As a matter of fact, through its remote diagnosis center, the Xinjiang Children’s Hospital is in regular contact with over 100 hospitals and clinics across China. And an increasing number of children from neighboring countries received pediatric care in the Xinjiang Children’s Hospital.
However, in collusion with Western mainstream media, governments in Europe and North America have baselessly accused China of using forced labor in Xinjiang’s cotton fields and mills, and suppressing Uygur culture and the believers in Islam, in a bid to smear the Chinese government and debase Xinjiang’s socioeconomic and cultural development. The reality I saw debunks these allegations.

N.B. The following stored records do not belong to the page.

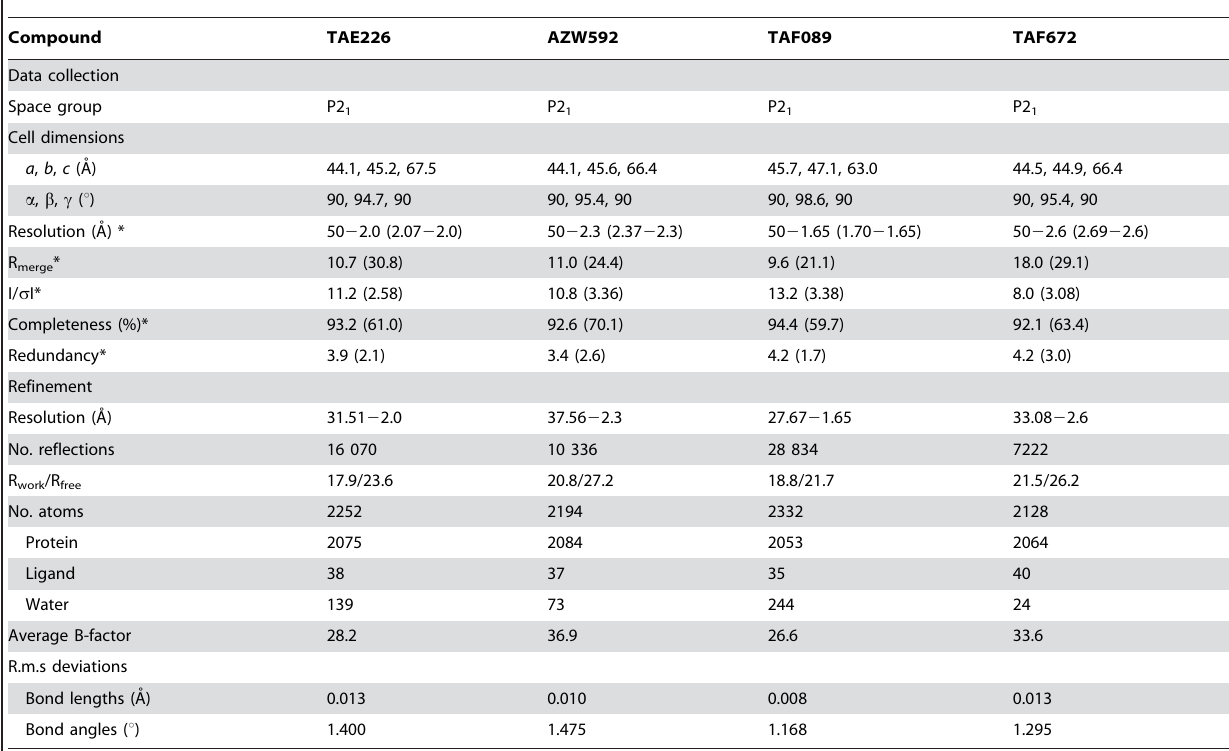
Table 1. Data collection and refinement statistics for FAK/inhibitor structures.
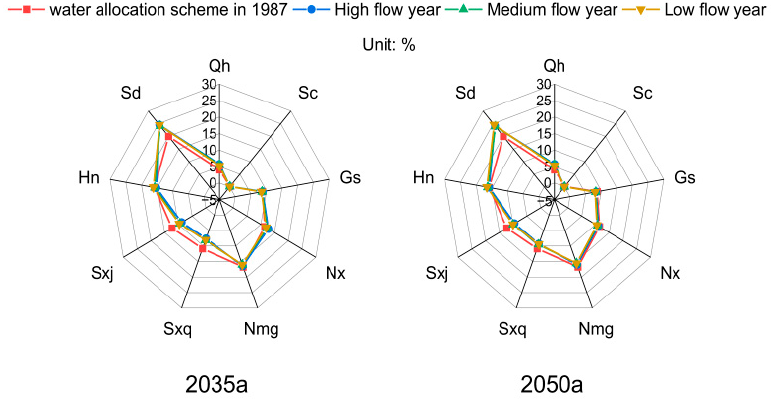
Figure 11. Consumption ratio of Yellow River surface water consumed under two water distribution schemes in 2035a and 2050a.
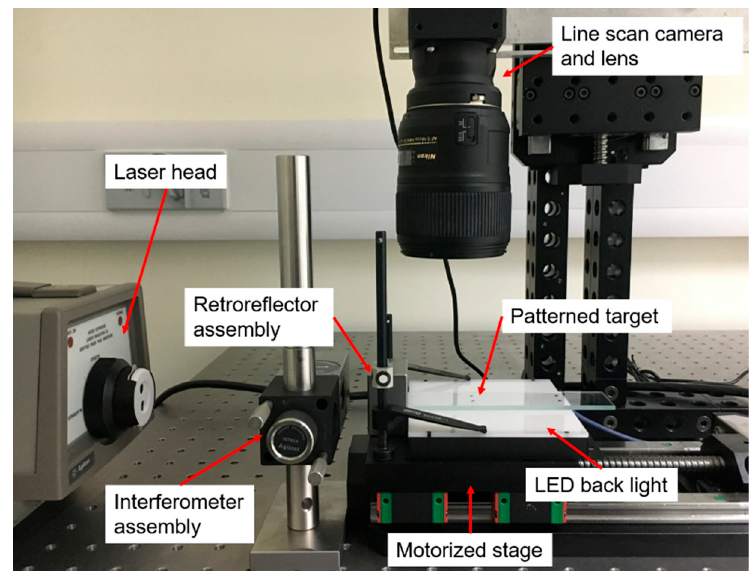
Figure 3. Image grating system configuration. LED: light ‐ emitting diode.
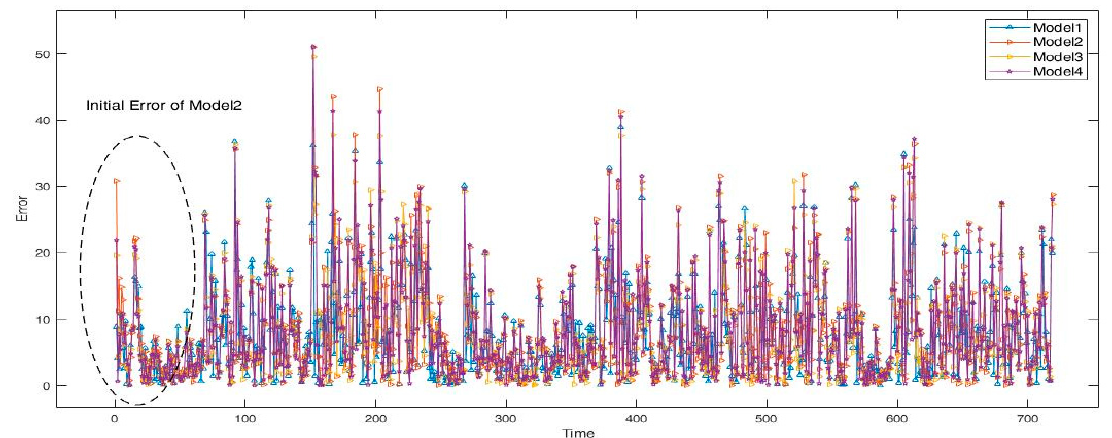
Figure 8. Comparison of predictive errors for each model in C region of Jeju Island.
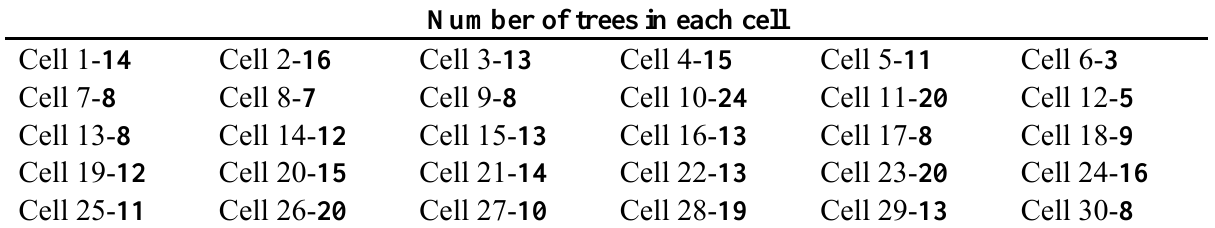
Table 2. Number of first-tier trees in 30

Since the founding of the People’s Republic of China in 1949, the Chinese government has invested in the protection and promotion of ethnic minority groups, their culture, language and religion. It’s because of such efforts that Muqam, a traditional Uygur musical and dance performance, was one of the first cultural practices to be recognized by UNESCO as intangible heritage of China.
Founded in 1987, the Xinjiang Islamic Institute serves as a center for religious and academic education for Muslims in China. In September 2017, a new campus funded by the government was inaugurated in downtown Urumqi, capital of Xinjiang, complete with a library with about 49,000 books, including translations of the Quran in Mandarin, the Uygur language and other ethnic minority languages.
Governments in the West have a lot to learn from China’s sustainable socioeconomic and ecological civilization. Not only has China lifted about 800 million people out of poverty in the past more than four decades, but also it has boosted local economies, promoted ethnic cultures, created a people-friendly environment, and built international trade and people-to-people relations based on mutual respect and solidarity. People in Europe and North America have only to gain by learning from and cooperating with these endeavors.
The author is a Swiss-based sociologist and co-founder and editor-in-chief of Switzerland’s independent community-based press organization Neue Press.